| Outcome | Probability | Yes Bid | Yes Ask | 24h Change | Volume | |
|---|---|---|---|---|---|---|
| 48° or below | 0% | 0¢ | 0¢ | — | $0 | Trade → |
| 49° to 50° | 0% | 0¢ | 0¢ | — | $0 | Trade → |
| 51° to 52° | 0% | 0¢ | 0¢ | — | $0 | Trade → |
| 53° to 54° | 0% | 0¢ | 0¢ | — | $0 | Trade → |
| 55° to 56° | 0% | 0¢ | 0¢ | — | $0 | Trade → |
| 57° or above | 0% | 0¢ | 0¢ | — | $0 | Trade → |
This market asks what the highest air temperature recorded in Seattle on March 26, 2026 will be. It matters to traders, event planners, utilities, and anyone interested in short-term climate/weather risk for that specific day.

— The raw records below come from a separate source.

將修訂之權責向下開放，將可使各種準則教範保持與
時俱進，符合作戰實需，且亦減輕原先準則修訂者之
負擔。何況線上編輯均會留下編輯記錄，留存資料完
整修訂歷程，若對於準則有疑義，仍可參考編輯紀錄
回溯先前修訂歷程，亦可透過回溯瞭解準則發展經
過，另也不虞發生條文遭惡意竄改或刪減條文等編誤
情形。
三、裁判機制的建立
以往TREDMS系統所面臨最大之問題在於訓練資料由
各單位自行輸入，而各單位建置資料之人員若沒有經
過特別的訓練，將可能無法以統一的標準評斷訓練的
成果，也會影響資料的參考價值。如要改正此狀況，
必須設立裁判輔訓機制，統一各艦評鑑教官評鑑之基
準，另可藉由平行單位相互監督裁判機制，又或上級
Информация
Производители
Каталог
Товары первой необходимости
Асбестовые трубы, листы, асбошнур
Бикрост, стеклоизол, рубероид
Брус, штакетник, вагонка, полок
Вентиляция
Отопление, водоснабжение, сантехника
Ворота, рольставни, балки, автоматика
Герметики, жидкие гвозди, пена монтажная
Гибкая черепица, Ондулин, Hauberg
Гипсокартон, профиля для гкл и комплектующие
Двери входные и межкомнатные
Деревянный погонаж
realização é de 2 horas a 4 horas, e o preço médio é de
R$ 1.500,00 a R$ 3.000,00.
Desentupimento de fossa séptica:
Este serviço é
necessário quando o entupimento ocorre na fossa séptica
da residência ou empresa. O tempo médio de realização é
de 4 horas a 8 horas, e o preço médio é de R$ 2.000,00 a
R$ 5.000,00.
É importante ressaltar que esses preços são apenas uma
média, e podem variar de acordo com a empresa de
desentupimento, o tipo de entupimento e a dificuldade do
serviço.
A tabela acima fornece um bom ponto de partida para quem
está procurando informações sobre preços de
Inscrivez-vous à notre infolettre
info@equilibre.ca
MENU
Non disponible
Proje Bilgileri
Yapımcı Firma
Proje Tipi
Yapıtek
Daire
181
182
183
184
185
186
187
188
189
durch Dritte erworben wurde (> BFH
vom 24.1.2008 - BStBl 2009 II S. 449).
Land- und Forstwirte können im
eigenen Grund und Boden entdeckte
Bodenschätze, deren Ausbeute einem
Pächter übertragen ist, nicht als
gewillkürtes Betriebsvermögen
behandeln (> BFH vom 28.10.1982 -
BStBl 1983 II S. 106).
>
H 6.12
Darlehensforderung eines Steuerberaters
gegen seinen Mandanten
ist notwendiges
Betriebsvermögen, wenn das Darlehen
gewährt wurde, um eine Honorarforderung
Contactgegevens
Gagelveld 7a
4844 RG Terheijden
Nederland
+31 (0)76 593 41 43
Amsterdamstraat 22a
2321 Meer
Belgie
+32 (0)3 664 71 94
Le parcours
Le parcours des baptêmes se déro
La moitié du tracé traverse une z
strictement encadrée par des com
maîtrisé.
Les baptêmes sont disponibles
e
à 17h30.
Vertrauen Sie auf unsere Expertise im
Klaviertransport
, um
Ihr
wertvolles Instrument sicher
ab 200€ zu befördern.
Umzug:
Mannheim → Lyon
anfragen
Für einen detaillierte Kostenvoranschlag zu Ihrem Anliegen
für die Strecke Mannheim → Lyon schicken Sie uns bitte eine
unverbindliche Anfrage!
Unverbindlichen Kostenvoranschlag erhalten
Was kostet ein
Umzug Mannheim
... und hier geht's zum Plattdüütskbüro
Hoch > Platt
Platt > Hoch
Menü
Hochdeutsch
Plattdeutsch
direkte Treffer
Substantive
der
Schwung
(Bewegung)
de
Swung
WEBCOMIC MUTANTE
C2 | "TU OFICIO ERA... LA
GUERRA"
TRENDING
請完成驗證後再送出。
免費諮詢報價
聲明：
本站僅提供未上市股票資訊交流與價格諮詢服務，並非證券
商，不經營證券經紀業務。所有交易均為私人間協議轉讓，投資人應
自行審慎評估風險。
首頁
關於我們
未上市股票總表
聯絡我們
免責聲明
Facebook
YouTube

Seattle in late March can see large swings between cool, cloudy maritime conditions and brief warm, sunny spells driven by Pacific air masses; seasonal variability and occasional early-spring warm fronts make the day's maximum hard to predict. This event aggregates market expectations about that single-day maximum using the contract and data source specified by KALSHI.
Market prices reflect the collective expectations of participants and will move as forecasts, observations, and new information arrive; consult the event's settlement rules on the KALSHI page to understand how the final trading outcomes map to the observed temperature.
The contract's settlement rules on the KALSHI event page specify the official data source, station, and measurement method used to determine the daily maximum; check that page for the definitive source (often an official NWS/NOAA observational station).
Each outcome corresponds to a temperature bucket or range listed on the event page; after the official maximum is identified from the specified data source, the single outcome whose range contains that value is declared the winning outcome.
This event's close time is listed as TBD; typically trading closes before the start of the measurement day and settlement occurs after the official observatory publishes the daily maximum, per KALSHI's settlement timeline—see the event page for exact deadlines.
Price moves reflect participants updating expectations in response to new model runs, observations, and forecast discussions; large updates often follow major model consensus shifts, observed frontal passages, or rapid changes in forecast confidence.
KALSHI's contract terms include contingency procedures for missing or compromised data (for example, using alternate official stations or archival datasets); consult the event's settlement provisions for the exact fallback and dispute resolution rules.